_COMPLETE THE FOLLOWING:_
**1)** List the three personality traits that Castiñeira highlights in Trump's leadership style, according to the commentary on Trump's first hundred days.
**2)** Reproduce the stretch of the commentary on Trump's first hundred days from "Àngel Castiñeira, an" through "or external confrontation’.".

_DOCUMENT EXTRACT:_
↓

Professor Mena also looked at the relationship with various sectors, such as the automobile industry and agriculture, where maize producers are an important counterweight. Mena noted that ‘they are a traditionally Republican sector and the world’s largest exporter’, and they do not want to be harmed by decisions to bring the automobile industry, currently located in Mexico, back to the US. As for the border wall, the economics professor noted that ‘Trump has sort of let the issue slide; it is no longer even on standby’. He added, ‘the recently approved budget does not include any funding for it.’

Trump’s leadership

Àngel Castiñeira, an associate professor in the Department of Social Sciences and director of the ESADE Chair in Leaderships and Democratic Governance, discussed the particular leadership style of Donald J. Trump, 45th president of the US, highlighting three personality traits: ‘he is direct, intimidating, self-assured and results-oriented (reminiscent of the prototypical management or leadership function associated with business schools); he connects with the emotional climate of many of his countrymen; and he does not shy away from internal or external confrontation’.

‘In his first hundred days, Trump’s image has deteriorated both at home and abroad, although external agents do not have the vote in the US’, Castiñeira said. He went on to note that, ‘Trump has the lowest popularity rating of any modern president and the lowest net job approval rating, which has never happened before in the first hundred days of a US presidency’. ‘A military invasion similar to the Iraq invasion model, which gave President Bush an enormous popularity boost – despite being a disaster – was a voting emergency and the same thing could happen with Trump’, Castiñeira said.

↑

_SOURCE MATERIAL:_
↓

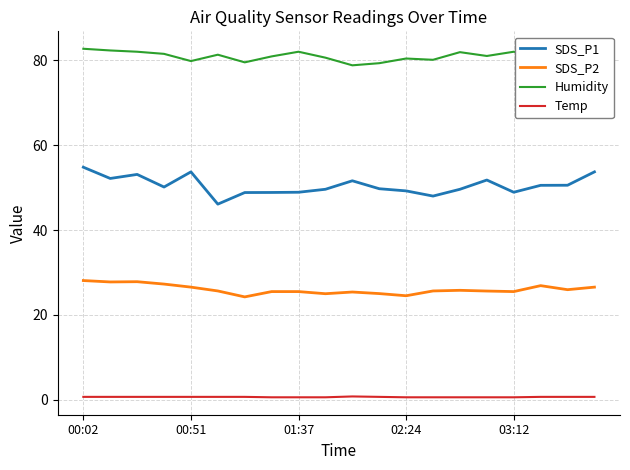

What is the difference between the maximum and minimum values in the Humidity series?

3.9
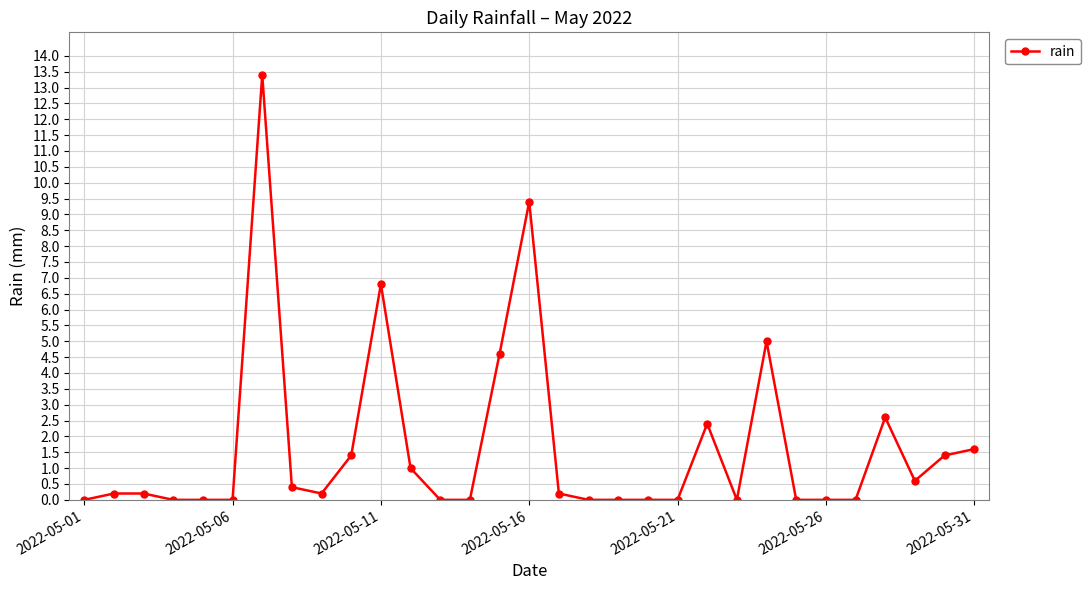

What is the sum of all values?

51.4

↑

_SOLUTIONS TO THE EXERCISE:_
**1)**
1. He is direct, intimidating, self-assured and results-oriented.
2. He connects with the emotional climate of many of his countrymen.
3. He does not shy away from internal or external confrontation.

**2)**
Àngel Castiñeira, an associate professor in the Department of Social Sciences and director of the ESADE Chair in Leaderships and Democratic Governance, discussed the particular leadership style of Donald J. Trump, 45th president of the US, highlighting three personality traits: ‘he is direct, intimidating, self-assured and results-oriented (reminiscent of the prototypical management or leadership function associated with business schools); he connects with the emotional climate of many of his countrymen; and he does not shy away from internal or external confrontation’.